My formal college art training had more to do with three-dimensional art such as textiles, weaving, and sculpture. Most of my early inspiration came from pouring over magazines such as Communication Art's Illustration Annuals and Print's Design Annuals. Therefore I drew inspiration from a wide variety of illustration and have a very diverse portfolio. Art directors will often want an illustrator to have a very specific style so that they know what they are getting. I have to ask the art director which piece they saw that they liked so I know which style to give them! I find in general I am drawn to illustration that has a very classical look or feel. I love some of that early illustration styles such as and NC Wyeth and Norman Rockwell. But I'm also drawn to watercolor when it comes to children's books. One of my favorites is Lizbeth Zwerger, an amazing Austrian illustrator whose sensitive but colorful style is slightly edgy. And then there are pen and ink artists who I know personally whose talent and wit is just out-of-control. These include Kevin Rechin, Nick Galifianakis, and a friend who has recently and tragically passed, Richard Thompson.
What are your favorite oil and watercolor paints, and do you ever experiment with other mediums? When do you chose to render illustrations in oil paint as opposed to watercolor?
I am an experimenter by nature but trust Winsor & Newton watercolors because of their intensity. I'm not so picky about oil paint because I think every tube of paint is unique and you might find an alizarin that you like with one brand and a cerulean that you like from another for whatever reason. I'm a bit spoiled having been married to Rob for so long I often just borrow paint from his studio since he is the expert when it comes to oil paints. With my sculpture, made from paper clay, I prefer acrylic. They are non-toxic, dry fast, water-soluble and you can build them up in layers very quickly and easily. I actually prefer the inexpensive craft acrylics because they come in so many colors and work just fine for my needs.
You’re a member of The Illustrators Club of Washington, Maryland and Virginia.
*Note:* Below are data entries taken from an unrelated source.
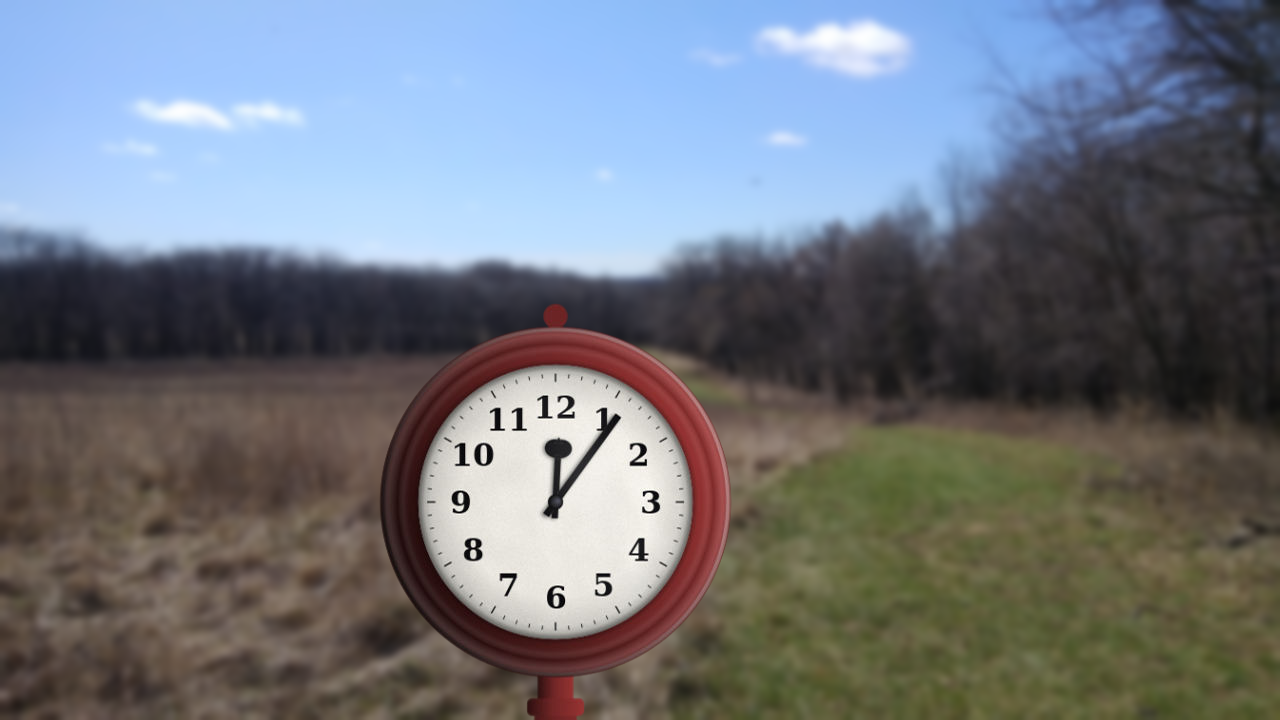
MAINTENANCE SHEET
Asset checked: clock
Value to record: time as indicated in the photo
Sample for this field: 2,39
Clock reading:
12,06
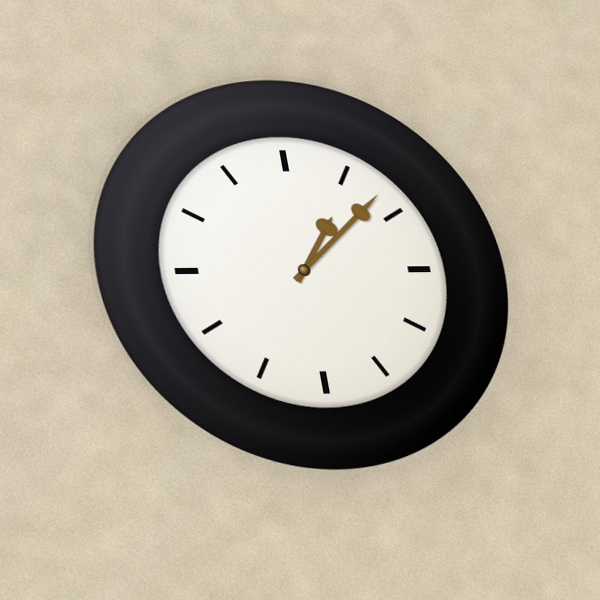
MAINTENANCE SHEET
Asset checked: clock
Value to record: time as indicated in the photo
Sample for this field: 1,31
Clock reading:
1,08
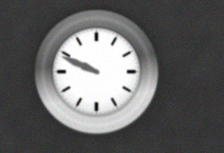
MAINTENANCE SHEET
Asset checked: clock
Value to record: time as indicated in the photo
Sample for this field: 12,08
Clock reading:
9,49
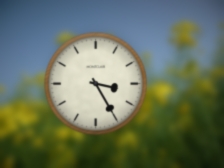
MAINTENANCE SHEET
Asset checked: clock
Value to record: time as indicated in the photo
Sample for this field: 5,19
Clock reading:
3,25
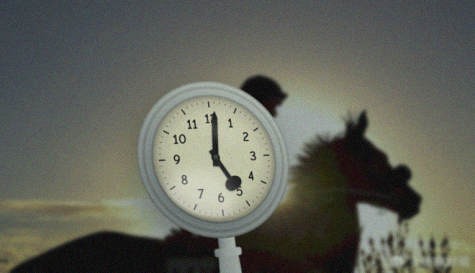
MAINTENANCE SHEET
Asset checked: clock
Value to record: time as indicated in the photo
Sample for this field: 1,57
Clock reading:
5,01
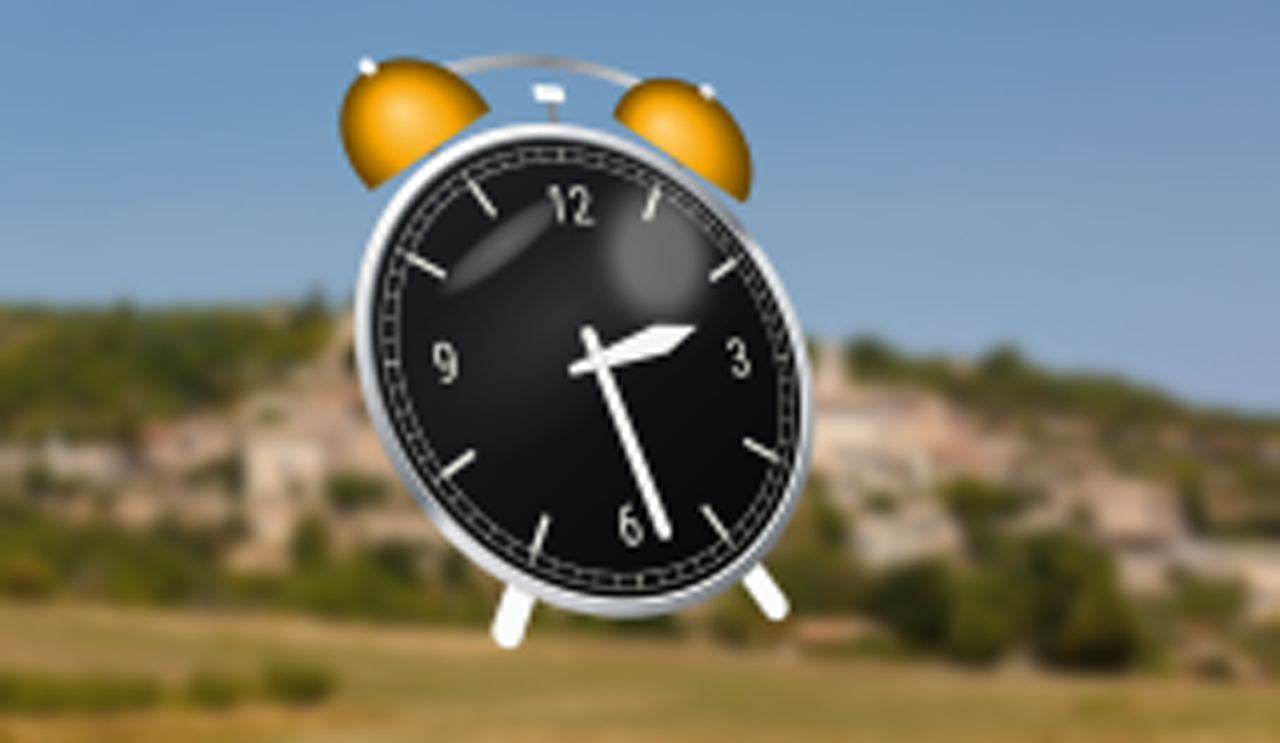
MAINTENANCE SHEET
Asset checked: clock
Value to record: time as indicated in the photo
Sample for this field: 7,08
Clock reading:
2,28
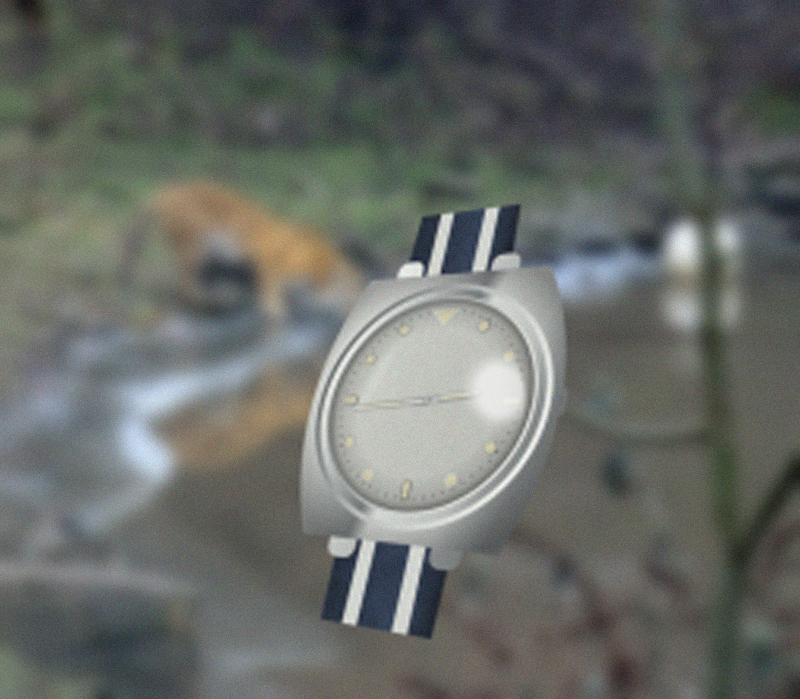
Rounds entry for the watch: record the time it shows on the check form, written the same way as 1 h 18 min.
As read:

How has being involved in a group of likeminded artists helped you grow as an artist?
I have not been very involved with them lately since I'm focusing more on fine art and sculpture, but I found that the Illustrators Club was invaluable for me to meet like-minded people who I could share information with and get help for anything from materials and methods to pricing a job. When working alone for sometimes 50 or 60 hours a week, it is wonderful to be a part of a community.
What was one of your favorite children’s books to illustrate, in terms of the content, the experience or both?
I had the most fun illustrating a little book called "Monster Under the Bed" written be Deborah Eaton. The character in the story happened to be a monster-child who turned out to have a puppy under his bed. Some of his features were described and I could make him look very scary but I knew he had to look cute and horrible at the same time, so it was fun inventing his image.
The turnaround was very quick so I did not have time to second-guess myself and the whole process clicked. Out of the hundred or so books which were published for that particular company, I was told it was the favorite book of the editor’s art directors, which was a wonderful thing to hear!